Well, first of all, nobody knows the answer. The root "slov-" is theoretically the best candidate, especially if we look at the pair «slověne»/«němĭci», Slavs/Germans, but the major problem is that the suffix -ěn- is never attached to abstract nouns, only to geographic terms and place names. So, we come to a toponym, e. g. a river with the root Slov-: there are several candidates. To show the principle: in Lithuania there is a river Šlavė with a village Šlavėnai (http://lt.wikipedia.org/wiki/Šlavėnai). Next, if we look at, e. g., Germanic tribal names of the Roman times, we see that many of the names famous at the time of barbarian invasions, earlier, at the times of Caesar, were not in use or were names of smaller tribes. So, it is quite probable that a name of a small tribe living near a river Slov-xxx became a name of the entire people, especially if it was re-interpreted as derived from the word «slovo». Anyway, no evidence exists to date.

The name "Slavs" was the source of the term "slave", indeed. To put this into wider perspective, the Old English had a similar term derived from the name of their Celtic neighbors (http://en.wiktionary.org/wiki/wealh).


----------



## berndf

LilianaB said:


> I think Slavonia is a part of former Yugoslavia.
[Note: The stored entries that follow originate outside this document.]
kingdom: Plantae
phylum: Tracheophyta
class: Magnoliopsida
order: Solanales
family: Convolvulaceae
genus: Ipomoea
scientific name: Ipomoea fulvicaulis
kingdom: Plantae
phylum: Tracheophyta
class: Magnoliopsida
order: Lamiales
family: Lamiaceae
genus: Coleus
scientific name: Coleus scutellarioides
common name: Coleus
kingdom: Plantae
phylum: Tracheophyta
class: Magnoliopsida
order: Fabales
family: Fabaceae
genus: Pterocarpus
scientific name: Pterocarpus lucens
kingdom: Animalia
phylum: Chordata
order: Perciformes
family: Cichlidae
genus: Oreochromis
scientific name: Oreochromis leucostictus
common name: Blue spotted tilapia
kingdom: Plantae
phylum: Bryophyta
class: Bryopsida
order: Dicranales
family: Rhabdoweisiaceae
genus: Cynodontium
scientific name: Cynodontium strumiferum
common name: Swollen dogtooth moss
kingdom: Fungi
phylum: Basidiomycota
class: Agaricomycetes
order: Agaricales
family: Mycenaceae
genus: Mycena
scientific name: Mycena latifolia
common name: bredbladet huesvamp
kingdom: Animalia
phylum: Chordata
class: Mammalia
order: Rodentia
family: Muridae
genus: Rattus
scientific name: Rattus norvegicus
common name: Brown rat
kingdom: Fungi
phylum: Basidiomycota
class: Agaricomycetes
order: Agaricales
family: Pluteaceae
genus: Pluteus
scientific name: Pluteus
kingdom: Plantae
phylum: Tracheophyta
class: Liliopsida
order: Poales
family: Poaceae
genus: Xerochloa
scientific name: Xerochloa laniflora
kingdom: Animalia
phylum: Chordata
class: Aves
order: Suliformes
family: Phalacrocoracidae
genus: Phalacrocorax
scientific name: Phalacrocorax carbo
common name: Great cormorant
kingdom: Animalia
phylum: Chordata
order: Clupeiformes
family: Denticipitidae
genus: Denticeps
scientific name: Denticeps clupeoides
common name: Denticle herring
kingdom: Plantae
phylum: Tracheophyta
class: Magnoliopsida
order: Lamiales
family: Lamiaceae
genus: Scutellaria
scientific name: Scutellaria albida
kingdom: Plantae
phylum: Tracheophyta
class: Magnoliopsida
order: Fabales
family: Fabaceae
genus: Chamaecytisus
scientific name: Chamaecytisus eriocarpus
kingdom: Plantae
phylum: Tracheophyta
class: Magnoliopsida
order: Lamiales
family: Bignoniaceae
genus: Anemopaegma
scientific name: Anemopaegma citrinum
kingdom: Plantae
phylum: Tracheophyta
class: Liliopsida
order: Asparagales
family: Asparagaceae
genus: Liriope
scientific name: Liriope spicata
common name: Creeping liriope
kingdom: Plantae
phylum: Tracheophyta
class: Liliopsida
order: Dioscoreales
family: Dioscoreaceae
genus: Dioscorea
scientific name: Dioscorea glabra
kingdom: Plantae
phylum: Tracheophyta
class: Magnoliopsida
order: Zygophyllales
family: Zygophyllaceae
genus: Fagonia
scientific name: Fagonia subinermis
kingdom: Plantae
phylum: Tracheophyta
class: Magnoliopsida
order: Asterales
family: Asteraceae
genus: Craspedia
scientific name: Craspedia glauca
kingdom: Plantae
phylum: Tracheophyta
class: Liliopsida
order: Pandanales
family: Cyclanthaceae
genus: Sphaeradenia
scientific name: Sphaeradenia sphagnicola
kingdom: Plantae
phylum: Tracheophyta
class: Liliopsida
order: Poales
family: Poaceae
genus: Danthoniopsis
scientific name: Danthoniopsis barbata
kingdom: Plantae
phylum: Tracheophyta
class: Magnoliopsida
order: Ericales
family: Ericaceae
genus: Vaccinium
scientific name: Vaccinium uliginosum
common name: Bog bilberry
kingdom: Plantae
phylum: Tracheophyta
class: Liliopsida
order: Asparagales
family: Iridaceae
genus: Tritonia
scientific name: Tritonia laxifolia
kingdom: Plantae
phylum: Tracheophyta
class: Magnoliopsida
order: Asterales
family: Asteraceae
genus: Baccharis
Slavonia is a region in Eastern Croatia. I'm still not getting why you want to know and what this has to do with the topic.


----------



## LilianaB

Very interesting. Do you think that the name of a tribe Schwab was also derived from Slav. I read it somewhere but I do not know the details.


----------



## LilianaB

Berndf, I just thought that the slaves were captured from this region and this is how the word slave came about.


----------



## ahvalj

About "a" in this name. The Slavic is the only IE language where both IE short "a" and "o" merged into "o". This is especially unusual since there are many other IE languages with such a merge, but everywhere else the result is "a" (Baltic, Germanic, many palaeobalkanic languages etc.). However, the earliest (pre-9th century) borrowings from the Slavic languages in Greek, Albanian, Romanian and Finnish usually have "a", and the very word "slav-" is an example of it. The earliest Slavic borrowings from Greek have "o" in place of the unstressed (and thus short) Greek "a", and "a" in place of the stressed (and thus long) sound (except the endings). So, there is a popular hypothesis that the Slavic originally had a reflex "a", like all its neighbors, but in the last centuries before the first records (i. e. in the 7-8th century) this short "a" became more closed and eventually became the plain "o".


----------



## ahvalj

LilianaB said:


> Do you think that the name of a tribe Schwab was also derived from Slav


Of course, not. In Caesar times it had the form "swēƀ-", "Suēbī" of the Latin authors.


----------



## berndf

LilianaB said:


> Berndf, I just thought that the slaves were captured from this region and this is how the word slave came about.


It is just many of the regions named after their Slavic inhabitants, like Slovakia and Slovenia.


----------